A willing transparency & openness towards each other -in all things - most especially conflict, hurt feelings, questions, doubt.... absolutely ESSENTIAL - if you want a marriage to survive and thrive.


----------



## Sbrown (Jul 29, 2012)

You think you're too "emotionally" invested? Wait until two years down the road, you finally realized you can't turn a hoe into a housewife and you're emotionally, financially, and physically invested into this chick for the REST OF YOUR LIFE! And for the next 18-24 years you will write her a check every month to subsidize her whoring ways! Run, run run! Next time she is taking a nap, dig through her purse and find your balls!


----------



## F-102 (Sep 15, 2010)

The security guard was telling her that he is glad that he met her.

Women eat this stuff up. Soon, (if she hasn't already), she will be asking "Why can't my fiancee be as sweet as the security guard?"

She has already complained to him about you.

Men eat this stuff up. They think "Trouble in paradise and a damsel in distress? Time to put on my shining armor and get on my white horse."

Face the facts-she is at the very least, infatuated with this new "hero" in her life, and in her eyes, you are failing to measure up.

Call off the marriage while you can still get out.


----------



## CandieGirl (Apr 27, 2011)

Huh! So she can cavort with other men and exes (and lie about them), yet you can't go to parties where your ex might be...Not filling her in was a bit of a gaff on your part, but doesn't excuse what SHE'S doing. And she's trying to do exactly that. Justify herself.


----------



## chillymorn (Aug 11, 2010)

If you marry the unreasonable controling bi*ch then is on you! she has given her true colors run for the Fing hills!!!!!!!!!!!!


what a peice of work! yuck


----------



## Dad&Hubby (Aug 14, 2012)

SlowlyGettingWiser said:


> I've got to say it, since no-one else will.....
> 
> You're BOTH TOO YOUNG/IMMATURE to get married. By immature I do not mean babyish, I mean you haven't even finished developing your personalities, you haven't even experienced life on your own, but you're all rarin' to go to hook up with someone else "FOREVER" (which, in all actuality with the problems you two are looking at, will probably be more like 2-3 years.)
> 
> ...


Cat, I'm quoting this for impact. Take it from some who was in his early twenties and had a GF, then Fiancee, then Wife, then ex-wife who cheated.

Men shouldn't married until they're 30. We're just not ready yet (okay some are but most aren't). Women CAN be ready earlier but your fiancee definitely isn't one of them.

You're only going to end up with these issues MAGNIFIED when you're married. 

You need to figure out what you will and won't take in a relationship. A good relationship shouldn't be that hard and you shouldn't EVER feel like you have to hide details like you did.

Your Fiancee...Well that's a whole other animal. She's not done having partners, she's insecure (EXTREMELY and in dangerous ways) and she's just not ready to be able to have a truly committed healthy relationship. Does she love you...I'm sure she does somewhere, but that's not enough.

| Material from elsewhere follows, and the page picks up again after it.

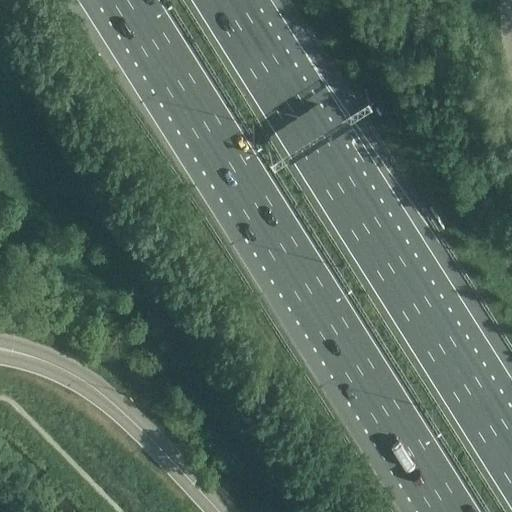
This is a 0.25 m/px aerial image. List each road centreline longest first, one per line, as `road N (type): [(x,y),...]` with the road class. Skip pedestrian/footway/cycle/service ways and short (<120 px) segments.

The feelings of love and lust ebb and flow in a relationship, but trust, communication and respect are the foundation. Obviously you don't have any of those three things so you're building your house on a hill of sand.


----------



## cataclyst17 (Sep 24, 2012)

I can't say thank you enough to everyone and their responses. Honestly, I didn't realize something like this site existed. Thank you so much!

I called her out on everything this morning, at first she denied it saying that she didn't tell anyone else about our fight from the weekend. Then I called her a liar and sent her his number (the security guard) she said she had never seen that number before. LIAR!!!

I called her and read her the details of their text messaging and then she fessed up to everything. 

Apparently due to the hours she works at her new job (1-9pm) I work 8am-4pm, that we never see one another she wasn't getting the attention I used to give her. I said it wasn't a reason to go elsewhere to get the attention. She said that she was wrong and understands there is a lot of work to be done in order to gain my trust. 

I am not sure what to do here - I feel that here apology is sincere but I have heard it before, however her committment to making this work was very strong. 

My question for you all - how does she go about gaining my trust? I can't think of any other way then for me to be controlling and I don't think that is the answer. 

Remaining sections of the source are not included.